In order to generate HFile files efficiently, in a preferred embodiment of the present application, the first HFile file, the second HFile file, and the third HFile file are generated based on MapReduce.
Specifically, MapReduce is a programming model for parallel operation of large-scale data sets (larger than 1TB), and the current software implementation specifies a Map function for mapping a set of key-value pairs into a new set of key-value pairs, and specifies a concurrent Reduce function for ensuring that each of all mapped key-value pairs shares the same key-group.
And generating a first HFile file corresponding to the point data table, a second HFile file corresponding to the edge data table and a third HFile file corresponding to the point association table through MapReduce, thereby efficiently generating the HFile files.
In order to efficiently search data, in a preferred embodiment of the present application, when a data search request sent by a user is received, a search item is determined according to the data search request, where the search item is point data, or edge data, or path data;
if the retrieval item is the point data, determining a point data retrieval result based on the point identifier in the data retrieval request and the point data table;
if the retrieval item is the edge data, determining an edge data retrieval result based on the edge identifier in the data retrieval request and the edge data table;
and if the retrieval item is the path data, determining a path data retrieval result according to the point key of the path starting point, the point key of the path ending point and the point association table in the data retrieval request.
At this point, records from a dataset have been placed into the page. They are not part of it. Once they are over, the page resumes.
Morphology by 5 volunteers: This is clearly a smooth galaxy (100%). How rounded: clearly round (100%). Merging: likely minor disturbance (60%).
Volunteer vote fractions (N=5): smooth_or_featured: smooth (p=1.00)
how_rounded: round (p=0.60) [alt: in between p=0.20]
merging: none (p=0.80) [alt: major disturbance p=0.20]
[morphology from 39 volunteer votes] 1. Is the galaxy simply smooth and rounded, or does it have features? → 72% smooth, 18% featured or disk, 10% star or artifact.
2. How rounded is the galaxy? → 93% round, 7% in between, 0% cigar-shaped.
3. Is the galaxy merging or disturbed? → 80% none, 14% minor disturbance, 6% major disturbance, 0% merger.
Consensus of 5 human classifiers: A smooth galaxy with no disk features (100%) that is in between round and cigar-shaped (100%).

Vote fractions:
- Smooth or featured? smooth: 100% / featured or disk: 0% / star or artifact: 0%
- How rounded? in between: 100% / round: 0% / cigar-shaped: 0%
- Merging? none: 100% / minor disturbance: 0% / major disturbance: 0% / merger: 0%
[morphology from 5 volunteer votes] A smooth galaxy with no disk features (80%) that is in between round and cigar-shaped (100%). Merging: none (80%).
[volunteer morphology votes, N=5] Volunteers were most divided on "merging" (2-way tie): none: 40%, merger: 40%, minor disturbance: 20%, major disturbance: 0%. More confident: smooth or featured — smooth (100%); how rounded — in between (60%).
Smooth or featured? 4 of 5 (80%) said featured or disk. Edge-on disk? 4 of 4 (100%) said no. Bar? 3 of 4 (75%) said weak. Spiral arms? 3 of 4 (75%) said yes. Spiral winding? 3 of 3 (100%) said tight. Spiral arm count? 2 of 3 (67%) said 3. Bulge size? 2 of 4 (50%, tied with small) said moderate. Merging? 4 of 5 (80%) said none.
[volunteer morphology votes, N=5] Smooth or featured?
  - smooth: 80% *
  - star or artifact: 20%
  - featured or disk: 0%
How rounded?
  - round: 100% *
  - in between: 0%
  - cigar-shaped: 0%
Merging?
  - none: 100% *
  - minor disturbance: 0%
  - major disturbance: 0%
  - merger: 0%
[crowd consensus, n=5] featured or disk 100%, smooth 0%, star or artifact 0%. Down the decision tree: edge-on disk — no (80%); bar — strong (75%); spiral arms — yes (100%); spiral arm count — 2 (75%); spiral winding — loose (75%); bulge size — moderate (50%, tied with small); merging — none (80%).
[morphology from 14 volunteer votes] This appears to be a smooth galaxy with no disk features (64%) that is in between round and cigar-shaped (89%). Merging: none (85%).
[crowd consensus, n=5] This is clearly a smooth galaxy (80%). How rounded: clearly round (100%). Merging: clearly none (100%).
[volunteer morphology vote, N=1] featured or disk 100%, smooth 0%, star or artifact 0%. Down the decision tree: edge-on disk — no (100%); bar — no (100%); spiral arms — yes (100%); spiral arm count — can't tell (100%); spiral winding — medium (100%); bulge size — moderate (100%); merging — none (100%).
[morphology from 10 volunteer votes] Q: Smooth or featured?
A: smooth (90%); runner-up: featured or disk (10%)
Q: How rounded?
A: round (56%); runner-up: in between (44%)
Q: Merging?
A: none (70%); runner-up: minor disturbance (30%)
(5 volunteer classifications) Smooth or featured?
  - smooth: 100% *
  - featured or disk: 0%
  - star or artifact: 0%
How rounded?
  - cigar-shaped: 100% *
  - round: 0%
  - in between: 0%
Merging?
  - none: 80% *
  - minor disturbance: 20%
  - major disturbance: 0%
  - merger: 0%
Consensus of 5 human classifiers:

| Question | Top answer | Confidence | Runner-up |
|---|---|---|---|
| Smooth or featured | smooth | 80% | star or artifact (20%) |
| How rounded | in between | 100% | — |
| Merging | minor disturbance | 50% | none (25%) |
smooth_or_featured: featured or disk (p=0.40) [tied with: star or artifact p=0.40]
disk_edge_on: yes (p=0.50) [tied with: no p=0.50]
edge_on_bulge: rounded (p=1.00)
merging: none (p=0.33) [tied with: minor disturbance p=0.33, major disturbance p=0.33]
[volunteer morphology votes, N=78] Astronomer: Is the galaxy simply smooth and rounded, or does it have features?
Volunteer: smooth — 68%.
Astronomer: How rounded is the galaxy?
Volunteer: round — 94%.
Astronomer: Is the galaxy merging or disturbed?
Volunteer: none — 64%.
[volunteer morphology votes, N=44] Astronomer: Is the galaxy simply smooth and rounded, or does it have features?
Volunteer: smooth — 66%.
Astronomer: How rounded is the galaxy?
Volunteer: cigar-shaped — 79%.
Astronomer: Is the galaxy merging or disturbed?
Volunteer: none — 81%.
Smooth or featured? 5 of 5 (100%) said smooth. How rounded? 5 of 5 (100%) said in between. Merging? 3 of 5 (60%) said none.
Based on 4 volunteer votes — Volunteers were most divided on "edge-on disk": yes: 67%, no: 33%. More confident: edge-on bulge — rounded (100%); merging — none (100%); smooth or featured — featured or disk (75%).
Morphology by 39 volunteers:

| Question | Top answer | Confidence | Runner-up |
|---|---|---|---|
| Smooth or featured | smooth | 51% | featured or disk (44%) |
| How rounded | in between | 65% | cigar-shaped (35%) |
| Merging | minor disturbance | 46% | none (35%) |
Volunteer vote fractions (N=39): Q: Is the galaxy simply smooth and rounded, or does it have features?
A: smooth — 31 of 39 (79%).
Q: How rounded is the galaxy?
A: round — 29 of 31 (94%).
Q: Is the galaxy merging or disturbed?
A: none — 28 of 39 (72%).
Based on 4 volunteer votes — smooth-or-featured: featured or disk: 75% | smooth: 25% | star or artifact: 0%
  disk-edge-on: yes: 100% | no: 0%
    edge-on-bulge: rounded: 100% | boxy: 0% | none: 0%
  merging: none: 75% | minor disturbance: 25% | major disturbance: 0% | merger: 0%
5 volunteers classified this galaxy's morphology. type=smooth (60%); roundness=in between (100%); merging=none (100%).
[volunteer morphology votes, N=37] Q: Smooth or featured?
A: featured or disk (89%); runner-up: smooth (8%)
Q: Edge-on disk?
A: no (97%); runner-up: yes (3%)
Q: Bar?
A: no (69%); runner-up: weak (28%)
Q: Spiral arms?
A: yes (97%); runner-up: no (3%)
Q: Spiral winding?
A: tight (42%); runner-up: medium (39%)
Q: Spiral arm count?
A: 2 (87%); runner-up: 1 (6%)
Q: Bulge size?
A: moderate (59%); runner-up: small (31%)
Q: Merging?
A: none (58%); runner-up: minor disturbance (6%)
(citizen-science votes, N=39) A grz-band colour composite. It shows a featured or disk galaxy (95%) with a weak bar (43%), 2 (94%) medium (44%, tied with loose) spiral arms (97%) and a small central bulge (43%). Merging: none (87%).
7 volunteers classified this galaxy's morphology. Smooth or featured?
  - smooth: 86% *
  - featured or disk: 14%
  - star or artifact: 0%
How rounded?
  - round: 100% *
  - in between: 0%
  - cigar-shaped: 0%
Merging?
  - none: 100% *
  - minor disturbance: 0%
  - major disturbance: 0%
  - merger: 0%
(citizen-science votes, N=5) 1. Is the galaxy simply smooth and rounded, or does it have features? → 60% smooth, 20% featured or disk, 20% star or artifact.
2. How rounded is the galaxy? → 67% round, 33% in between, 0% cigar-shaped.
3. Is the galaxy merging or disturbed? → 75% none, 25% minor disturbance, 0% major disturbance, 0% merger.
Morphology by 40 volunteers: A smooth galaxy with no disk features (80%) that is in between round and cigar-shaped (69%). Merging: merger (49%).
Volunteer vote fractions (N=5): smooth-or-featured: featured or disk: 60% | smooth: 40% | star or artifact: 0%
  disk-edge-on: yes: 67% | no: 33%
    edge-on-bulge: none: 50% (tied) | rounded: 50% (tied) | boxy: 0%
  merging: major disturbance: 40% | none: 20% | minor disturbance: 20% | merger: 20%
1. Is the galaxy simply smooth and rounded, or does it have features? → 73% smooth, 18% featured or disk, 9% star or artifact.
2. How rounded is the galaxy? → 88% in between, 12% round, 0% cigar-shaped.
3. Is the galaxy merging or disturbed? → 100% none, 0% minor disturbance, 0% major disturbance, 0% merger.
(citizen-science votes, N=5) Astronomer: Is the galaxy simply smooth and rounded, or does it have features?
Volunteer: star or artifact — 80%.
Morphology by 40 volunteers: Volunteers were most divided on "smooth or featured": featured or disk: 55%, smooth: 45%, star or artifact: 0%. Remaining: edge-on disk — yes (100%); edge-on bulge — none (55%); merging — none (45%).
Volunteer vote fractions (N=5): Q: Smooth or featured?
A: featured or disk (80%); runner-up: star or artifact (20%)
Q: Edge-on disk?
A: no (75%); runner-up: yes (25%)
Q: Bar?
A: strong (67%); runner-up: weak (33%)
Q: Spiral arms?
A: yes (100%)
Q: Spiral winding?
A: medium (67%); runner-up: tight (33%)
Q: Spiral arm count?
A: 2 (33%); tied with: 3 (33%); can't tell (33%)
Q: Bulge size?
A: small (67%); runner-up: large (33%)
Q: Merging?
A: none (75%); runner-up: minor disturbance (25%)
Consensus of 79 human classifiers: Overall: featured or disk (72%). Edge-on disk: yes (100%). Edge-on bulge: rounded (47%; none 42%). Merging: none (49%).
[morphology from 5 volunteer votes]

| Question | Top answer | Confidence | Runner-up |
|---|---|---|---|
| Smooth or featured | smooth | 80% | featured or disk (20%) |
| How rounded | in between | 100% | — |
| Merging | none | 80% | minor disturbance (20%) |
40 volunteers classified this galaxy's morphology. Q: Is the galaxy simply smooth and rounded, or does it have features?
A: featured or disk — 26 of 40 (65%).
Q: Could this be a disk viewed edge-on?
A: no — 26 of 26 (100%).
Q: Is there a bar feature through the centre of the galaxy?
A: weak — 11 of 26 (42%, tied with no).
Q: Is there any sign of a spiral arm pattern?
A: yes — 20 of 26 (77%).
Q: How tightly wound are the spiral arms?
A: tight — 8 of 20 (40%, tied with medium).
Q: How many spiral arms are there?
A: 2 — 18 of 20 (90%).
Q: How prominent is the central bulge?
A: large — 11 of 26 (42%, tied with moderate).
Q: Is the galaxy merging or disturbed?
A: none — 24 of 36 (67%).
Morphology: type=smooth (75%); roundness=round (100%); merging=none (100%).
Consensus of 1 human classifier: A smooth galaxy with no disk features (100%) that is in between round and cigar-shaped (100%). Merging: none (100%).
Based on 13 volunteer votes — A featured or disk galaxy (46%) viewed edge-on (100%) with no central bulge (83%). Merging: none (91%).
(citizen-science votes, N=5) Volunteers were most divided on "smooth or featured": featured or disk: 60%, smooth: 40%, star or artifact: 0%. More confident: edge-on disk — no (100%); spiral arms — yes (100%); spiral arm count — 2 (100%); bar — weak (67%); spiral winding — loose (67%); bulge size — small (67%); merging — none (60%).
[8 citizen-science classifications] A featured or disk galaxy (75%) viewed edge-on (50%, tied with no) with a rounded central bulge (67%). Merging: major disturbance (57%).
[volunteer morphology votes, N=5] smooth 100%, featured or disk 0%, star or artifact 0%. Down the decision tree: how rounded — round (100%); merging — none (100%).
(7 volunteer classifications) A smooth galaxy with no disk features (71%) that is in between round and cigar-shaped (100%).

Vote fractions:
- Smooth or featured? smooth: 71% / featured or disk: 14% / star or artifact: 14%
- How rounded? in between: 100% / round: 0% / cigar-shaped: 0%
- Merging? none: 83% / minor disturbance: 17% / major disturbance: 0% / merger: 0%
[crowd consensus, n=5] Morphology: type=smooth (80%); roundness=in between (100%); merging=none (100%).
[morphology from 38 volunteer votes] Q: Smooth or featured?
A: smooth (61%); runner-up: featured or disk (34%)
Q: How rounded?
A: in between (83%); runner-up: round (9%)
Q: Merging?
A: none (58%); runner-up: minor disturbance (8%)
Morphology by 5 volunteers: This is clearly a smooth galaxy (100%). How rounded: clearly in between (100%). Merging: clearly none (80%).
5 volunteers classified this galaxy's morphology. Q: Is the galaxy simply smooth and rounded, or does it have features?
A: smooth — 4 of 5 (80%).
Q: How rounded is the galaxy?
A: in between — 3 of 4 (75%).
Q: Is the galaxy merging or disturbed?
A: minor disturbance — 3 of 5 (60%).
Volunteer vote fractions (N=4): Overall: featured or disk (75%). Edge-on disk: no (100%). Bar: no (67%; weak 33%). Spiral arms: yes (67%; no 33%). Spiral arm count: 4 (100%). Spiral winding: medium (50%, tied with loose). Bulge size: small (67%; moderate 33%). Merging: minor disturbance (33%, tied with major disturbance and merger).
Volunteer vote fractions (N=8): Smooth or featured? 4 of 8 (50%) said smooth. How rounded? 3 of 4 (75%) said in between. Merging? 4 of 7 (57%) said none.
Specifically, a data retrieval request of a user is received and a retrieval item is determined, if the retrieval item is point data, a corresponding point key is obtained according to a point identifier in the data retrieval request, whether the point data corresponding to the point key exists in a point data table is judged based on the point key, if yes, the retrieval is determined to be successful, and if not, the retrieval is failed;
if the retrieval item is edge data, obtaining a corresponding edge key based on an edge identifier in the data retrieval request, and judging whether the edge data corresponding to the edge key exists in an edge data table based on the edge key, if so, determining that the retrieval is successful, otherwise, failing to retrieve;
and if the retrieval item is the path data, determining a path data retrieval result according to the point key of the path starting point, the point key of the path ending point and the point association table in the data retrieval request.
In order to determine an accurate path data retrieval result, in a preferred embodiment of the present application, a path data retrieval result is determined according to a point key of a path starting point, a point key of a path ending point and the point association table in the data retrieval request, specifically:
acquiring a point key of an associated point connected with the path starting point based on the point key of the path starting point and the point association table;
judging whether the point key of the path end point exists in the point keys of the associated points;
if yes, determining that the path data is successfully retrieved;
if not, performing recursive retrieval based on the point key of the associated point and the point associated table, and reducing the preset retrieval depth by one every time of performing the recursive retrieval until finding the point key of the path end point and determining that the path data retrieval is successful, or determining that the path data retrieval is failed until the retrieval depth is less than or equal to the point key of the associated point.
Specifically, the point association table is inquired based on the point key of the path starting point, the point keys of the association points connected with the path starting point are obtained, then whether the point key of the path ending point exists in the point keys of the association points is judged, and if yes, the path data retrieval is determined to be successful; otherwise, performing recursive retrieval based on the point key of the associated point and the point association table, wherein the recursive retrieval is to sequentially retrieve each point on the corresponding path of the associated point, and in order to improve the retrieval efficiency, the retrieval depth is set, and the retrieval depth which is set in advance is reduced by one every time the recursive retrieval is performed. Until finding the point key of the path end point and determining that the path data is successfully retrieved, or until the retrieval depth is less than or equal to the retrieval depth and determining that the path data is failed to be retrieved.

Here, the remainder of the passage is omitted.